Les deux prévenus sont renvoyés devant le tribunal pour avoir enregistré et diffusé, sans son consentement, des images à caractère sexuel de Benjamin Griveaux. Ils encourent deux ans d'emprisonnement et 60.000 euros d'amende.
L'artiste russe de 39 ans et la Française de 32 ans, retenus par les embouteillages selon leurs avocats, sont arrivés vers 10H35 dans une salle du tribunal correctionnel de Paris remplie de journalistes et de public.
La présidente, qui avait débuté l'audience sans eux, a appelé à la barre Piotr Pavlenski, tout de noir vêtu, et Alexandra de Taddeo, en longue robe bleue pailletée, tenant à la main le livre qu'elle vient de publier.
Alors que la magistrate commençait à décliner leur identité, l'artiste russe a lancé d'une voix forte: "Aujourd'hui aura lieu le jugement de mon huitième événement d'art sujet-objet, l'événement pornopolitique, je serai jugé pour mélanger le style élevé et bas..."
Pendant qu'il continuait, la présidente a tenté de l'interrompre à plusieurs reprises avant de suspendre l'audience.
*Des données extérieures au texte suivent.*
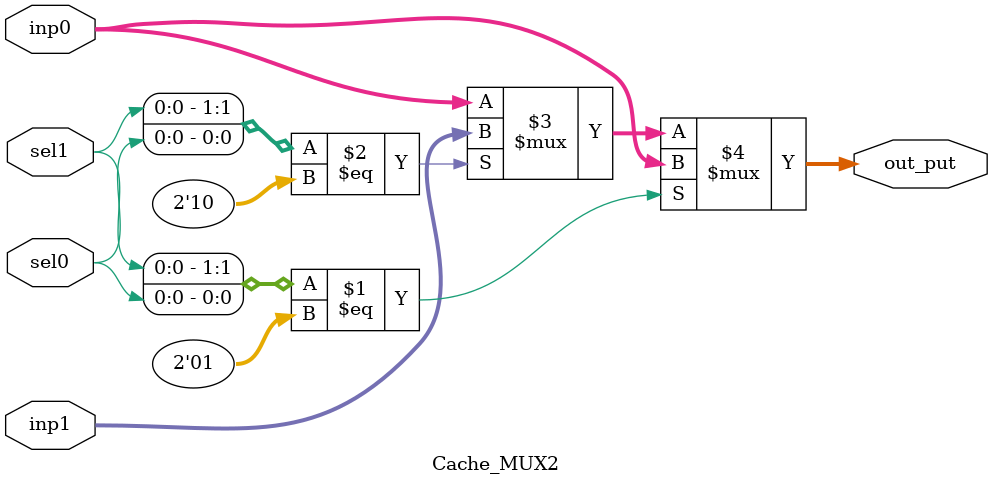
<source format=v>
module Cache_MUX2(
    input[63:0] inp0, inp1,
    input sel0, sel1,
    output[63:0] out_put
);
    assign out_put = {sel1, sel0} == 2'b01 ? inp0 : {sel1, sel0} == 2'b10 ? inp1 : inp0;

endmodule
</source>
Des applaudissements ont retenti pendant que le tribunal quittait la salle.
Quelques minutes plus tard, le tribunal a fait revenir à la barre Mme de Taddeo pour lui énoncer ses droits, mais Piotr Pavlenski a refusé de se lever, lançant: "J'annonce la règle du silence, vous ne voulez pas m'écouter quand je voulais venir parler".
"C'est votre choix, la seule chose c'est que les débats doivent se dérouler dans la plus grande sérénité", a répondu la présidente.
Benjamin Griveaux, 45 ans, qui a quitté la politique pour le privé, n'était pas présent mais représenté par son avocat Me Richard Malka.
Sept personnes ont été citées comme témoin par la défense: trois étaient absentes, dont l'actrice Béatrice Dalle.
Après le résumé des faits, le tribunal a visionné à huis clos des extraits des vidéos.
Les deux prévenus sont renvoyés devant le tribunal pour avoir enregistré et diffusé, sans son consentement, des images à caractère sexuel de Benjamin Griveaux. Ils encourent deux ans d'emprisonnement et 60.000 euros d'amende.
- Vie privée -
Le matin du 14 février 2020, Benjamin Griveaux, alors candidat LREM (aujourd'hui Renaissance) à la mairie de Paris, avait annoncé son retrait de la campagne, fustigeant des "attaques ignobles mettant en cause (sa) vie privée".
Moins de 48 heures plus tôt, des vidéos d'un homme se masturbant avaient été publiées sur un site baptisé "Pornopolitique", dont le lien était relayé sur les réseaux sociaux. Les images étaient accompagnées d'un texte signé Piotr Pavlenski.
Ces vidéos avaient été adressées par Benjamin Griveaux à Alexandra de Taddeo lors d'une brève relation entre mai et août 2018. Elles avaient fait l'objet d'un montage avec des captures d'écran de messages échangés entre eux.
Cette démission de l'ancien secrétaire d'État, porte-parole du gouvernement et député, avait provoqué un scandale politique: gauche et droite avaient critiqué unanimement un "naufrage voyeuriste" et une "menace pour la démocratie".
Piotr Pavlenski, connu pour des "performances" extrêmes en Russie et réfugié en France depuis 2017, avait revendiqué cette action d'"art politique" visant à dénoncer l'"hypocrisie dégoûtante" de Benjamin Griveaux qui "utilisait sa famille en se présentant en icône pour tous les pères et maris de Paris".
Benjamin Griveaux avait rapidement porté plainte et une instruction avait été ouverte.
Au cours de la procédure, Alexandra de Taddeo a affirmé avoir conservé ces vidéos afin d'avoir des "preuves" si sa relation avec l'homme politique venait à se savoir, mais elle a assuré que Piotr Pavlenski, qu'elle a rencontré fin 2018, les a diffusées à son insu. Les juges d'instruction ont au contraire retenu son "implication directe".
En Russie, Piotr Pavlenski a réalisé plusieurs "évènements d'art politique": il s'est cousu les lèvres en soutien au groupe contestataire Pussy Riot, cloué les testicules sur la place Rouge et il a mis le feu à l'une des portes du siège historique des services de sécurité russes.
En janvier 2019, il a été condamné à trois ans de prison dont un ferme pour avoir incendié la façade d'une succursale de la Banque de France place de la Bastille, haut lieu de la Révolution française, un contre-sens historique selon lui.
Prévue sur une journée, l'audience pourrait se prolonger jeudi matin.